See here for list of functions: https://github.com/dgrtwo/broom
Vignette: ftp://cran.r-project.org/pub/R/web/packages/broom/vignettes/broom.html
fit <- lm(mpg ~ qsec + factor(am) + wt + factor(gear),
data = mtcars)
Un-tidy output from lm
summary(fit)
##
## Call:
## lm(formula = mpg ~ qsec + factor(am) + wt + factor(gear), data = mtcars)
##
## Residuals:
## Min 1Q Median 3Q Max
## -3.5064 -1.5220 -0.7517 1.3841 4.6345
##
## Coefficients:
## Estimate Std.

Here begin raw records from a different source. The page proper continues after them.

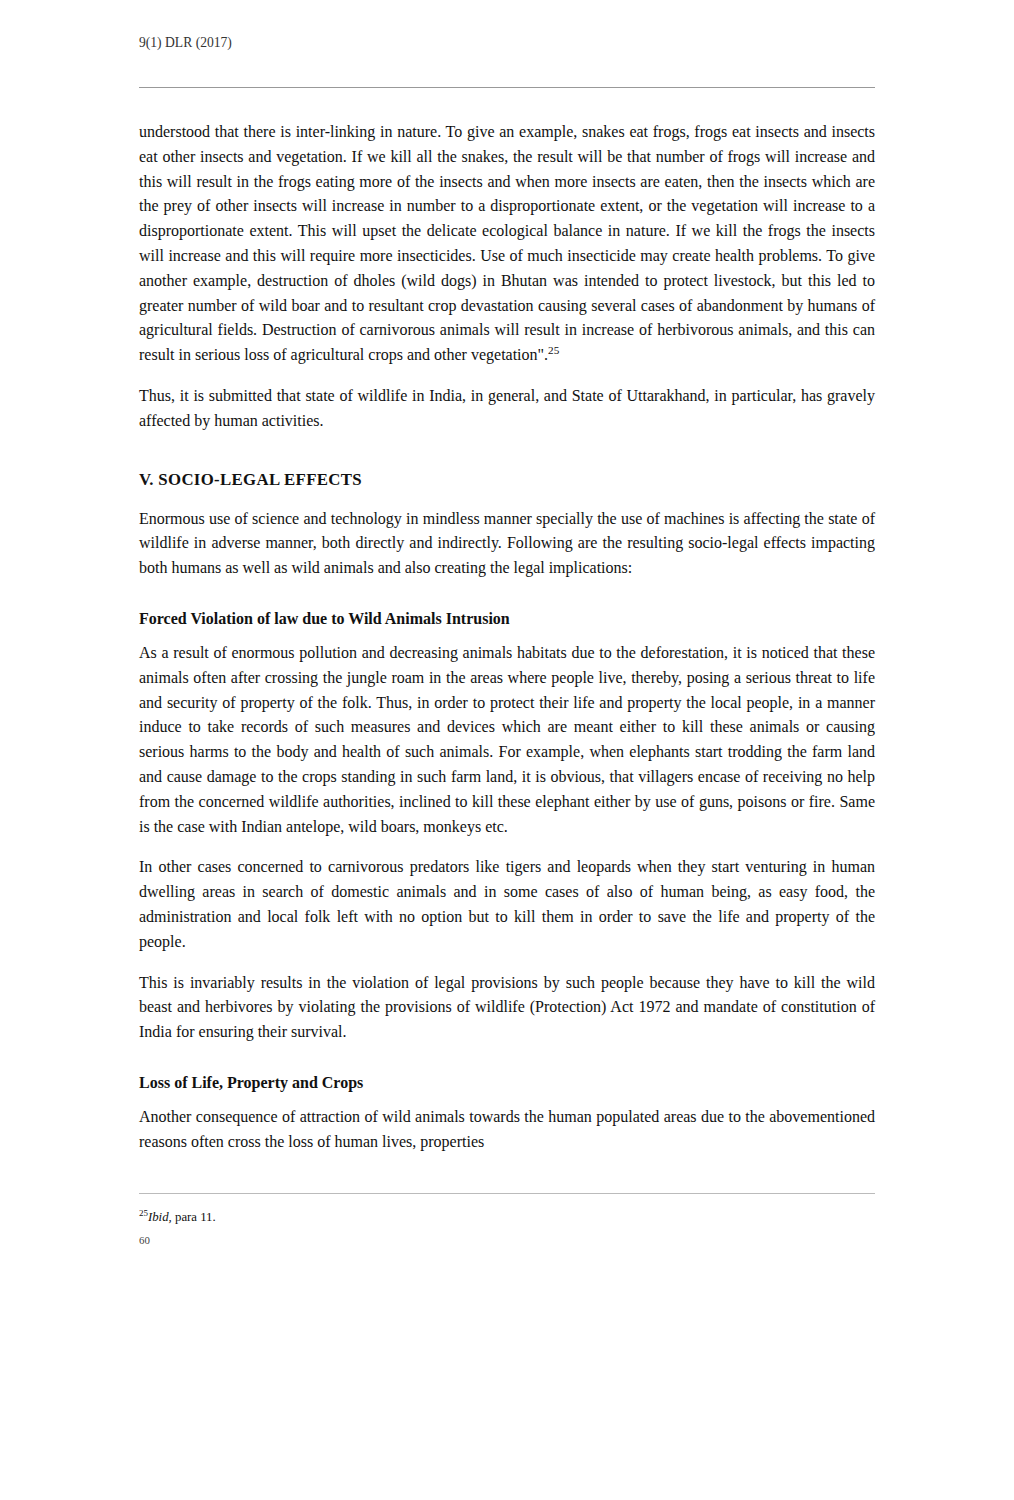9(1) DLR (2017)
understood that there is inter-linking in nature. To give an example, snakes eat frogs, frogs eat insects and insects eat other insects and vegetation. If we kill all the snakes, the result will be that number of frogs will increase and this will result in the frogs eating more of the insects and when more insects are eaten, then the insects which are the prey of other insects will increase in number to a disproportionate extent, or the vegetation will increase to a disproportionate extent. This will upset the delicate ecological balance in nature. If we kill the frogs the insects will increase and this will require more insecticides. Use of much insecticide may create health problems. To give another example, destruction of dholes (wild dogs) in Bhutan was intended to protect livestock, but this led to greater number of wild boar and to resultant crop devastation causing several cases of abandonment by humans of agricultural fields. Destruction of carnivorous animals will result in increase of herbivorous animals, and this can result in serious loss of agricultural crops and other vegetation".25
Thus, it is submitted that state of wildlife in India, in general, and State of Uttarakhand, in particular, has gravely affected by human activities.
V. Socio-Legal Effects
Enormous use of science and technology in mindless manner specially the use of machines is affecting the state of wildlife in adverse manner, both directly and indirectly. Following are the resulting socio-legal effects impacting both humans as well as wild animals and also creating the legal implications:
Forced Violation of law due to Wild Animals Intrusion
As a result of enormous pollution and decreasing animals habitats due to the deforestation, it is noticed that these animals often after crossing the jungle roam in the areas where people live, thereby, posing a serious threat to life and security of property of the folk. Thus, in order to protect their life and property the local people, in a manner induce to take records of such measures and devices which are meant either to kill these animals or causing serious harms to the body and health of such animals. For example, when elephants start trodding the farm land and cause damage to the crops standing in such farm land, it is obvious, that villagers encase of receiving no help from the concerned wildlife authorities, inclined to kill these elephant either by use of guns, poisons or fire. Same is the case with Indian antelope, wild boars, monkeys etc.
In other cases concerned to carnivorous predators like tigers and leopards when they start venturing in human dwelling areas in search of domestic animals and in some cases of also of human being, as easy food, the administration and local folk left with no option but to kill them in order to save the life and property of the people.
This is invariably results in the violation of legal provisions by such people because they have to kill the wild beast and herbivores by violating the provisions of wildlife (Protection) Act 1972 and mandate of constitution of India for ensuring their survival.
Loss of Life, Property and Crops
Another consequence of attraction of wild animals towards the human populated areas due to the abovementioned reasons often cross the loss of human lives, properties
25Ibid, para 11.
60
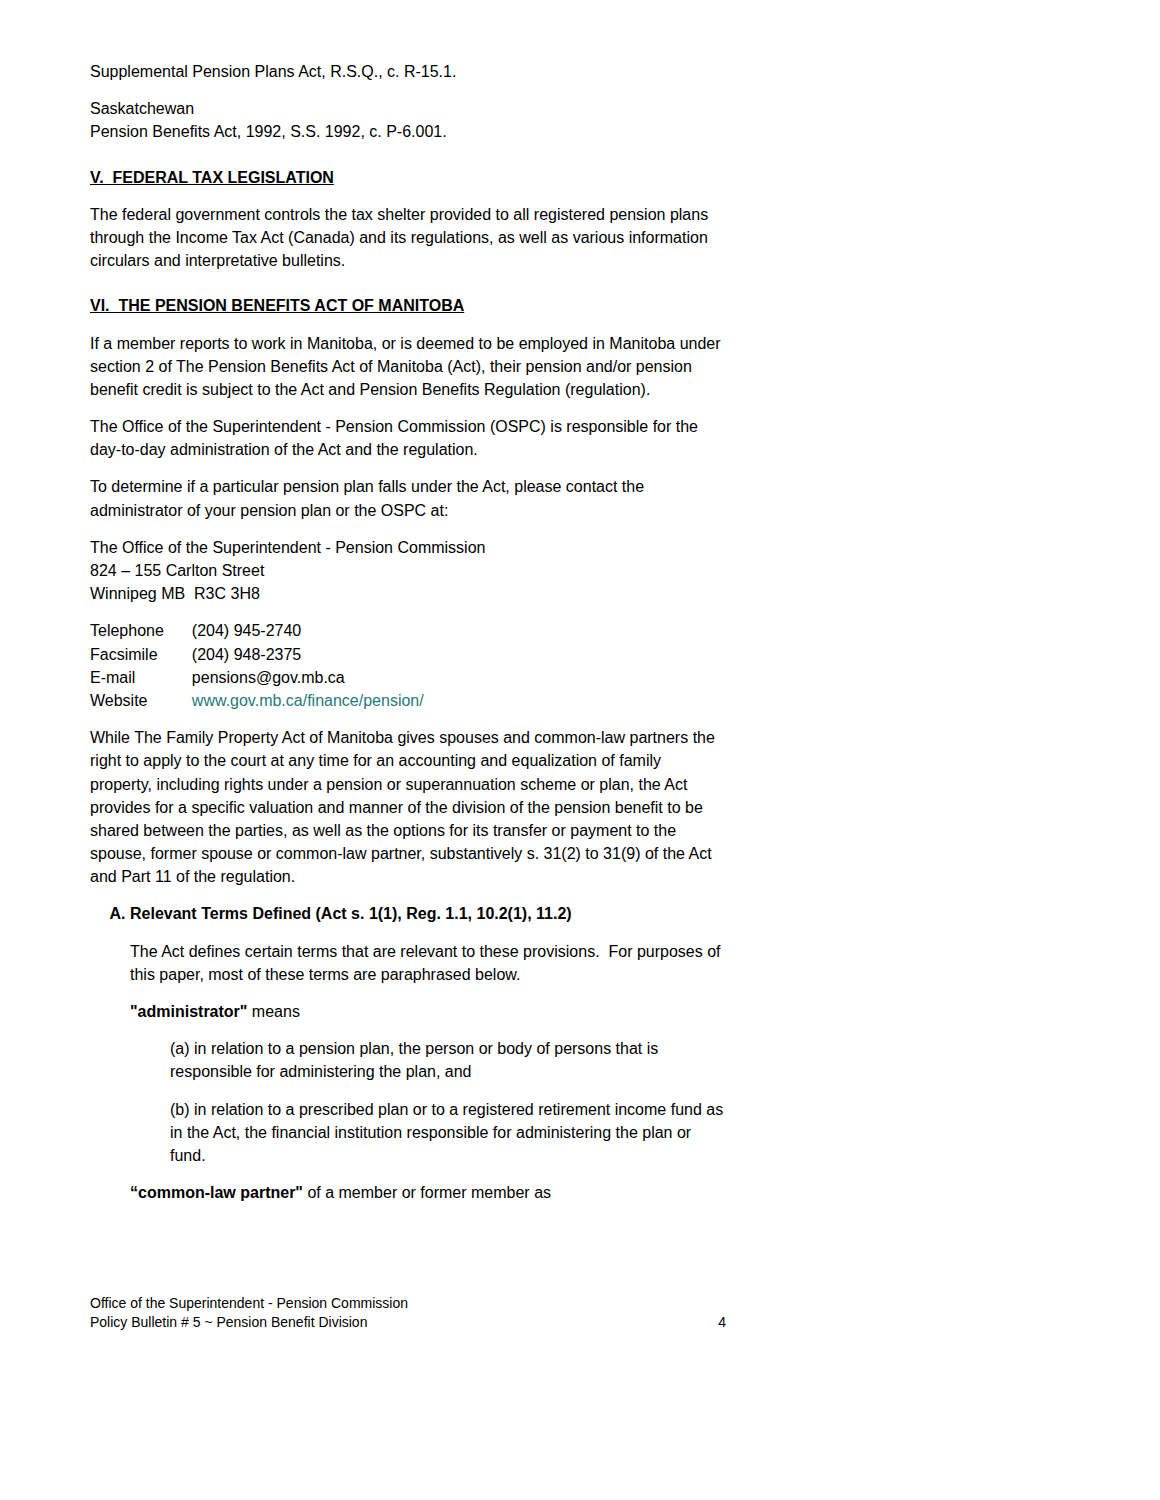Supplemental Pension Plans Act, R.S.Q., c. R-15.1.
Saskatchewan
Pension Benefits Act, 1992, S.S. 1992, c. P-6.001.
V. FEDERAL TAX LEGISLATION
The federal government controls the tax shelter provided to all registered pension plans through the Income Tax Act (Canada) and its regulations, as well as various information circulars and interpretative bulletins.
VI. THE PENSION BENEFITS ACT OF MANITOBA
If a member reports to work in Manitoba, or is deemed to be employed in Manitoba under section 2 of The Pension Benefits Act of Manitoba (Act), their pension and/or pension benefit credit is subject to the Act and Pension Benefits Regulation (regulation).
The Office of the Superintendent - Pension Commission (OSPC) is responsible for the day-to-day administration of the Act and the regulation.
To determine if a particular pension plan falls under the Act, please contact the administrator of your pension plan or the OSPC at:
The Office of the Superintendent - Pension Commission
824 – 155 Carlton Street
Winnipeg MB R3C 3H8
| Telephone | (204) 945-2740 |
| Facsimile | (204) 948-2375 |
| E-mail | pensions@gov.mb.ca |
| Website | www.gov.mb.ca/finance/pension/ |
While The Family Property Act of Manitoba gives spouses and common-law partners the right to apply to the court at any time for an accounting and equalization of family property, including rights under a pension or superannuation scheme or plan, the Act provides for a specific valuation and manner of the division of the pension benefit to be shared between the parties, as well as the options for its transfer or payment to the spouse, former spouse or common-law partner, substantively s. 31(2) to 31(9) of the Act and Part 11 of the regulation.
Relevant Terms Defined (Act s. 1(1), Reg. 1.1, 10.2(1), 11.2)
The Act defines certain terms that are relevant to these provisions. For purposes of this paper, most of these terms are paraphrased below.
"administrator" means
(a) in relation to a pension plan, the person or body of persons that is responsible for administering the plan, and
(b) in relation to a prescribed plan or to a registered retirement income fund as in the Act, the financial institution responsible for administering the plan or fund.
“common-law partner" of a member or former member as
Office of the Superintendent - Pension Commission Policy Bulletin # 5 ~ Pension Benefit Division
4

Error t value Pr(>|t|)
## (Intercept) 9.3650 8.3730 1.118 0.27359
## qsec 1.2449 0.3828 3.252 0.00317 **
## factor(am)1 3.1505 1.9405 1.624 0.11654
## wt -3.9263 0.7428 -5.286 1.58e-05 ***
## factor(gear)4 -0.2682 1.6555 -0.162 0.87257
## factor(gear)5 -0.2697 2.0632 -0.131 0.89698
## ---
## Signif. codes: 0 '***' 0.001 '**' 0.01 '*' 0.05 '.' 0.1 ' ' 1
##
## Residual standard error: 2.55 on 26 degrees of freedom
## Multiple R-squared: 0.8498, Adjusted R-squared: 0.8209
## F-statistic: 29.43 on 5 and 26 DF, p-value: 6.379e-10
Tidy output from broom
tidy(fit)
## # A tibble: 6 × 5
## term estimate std.error statistic p.value
## <chr> <dbl> <dbl> <dbl> <dbl>
## 1 (Intercept) 9.37 8.37 1.12 0.274
## 2 qsec 1.24 0.383 3.25 0.00317
## 3 factor(am)1 3.15 1.94 1.62 0.117
## 4 wt -3.93 0.743 -5.29 0.0000158
## 5 factor(gear)4 -0.268 1.66 -0.162 0.873
## 6 factor(gear)5 -0.270 2.06 -0.131 0.897
This is very helfpul for making e.g. regression tables for papers!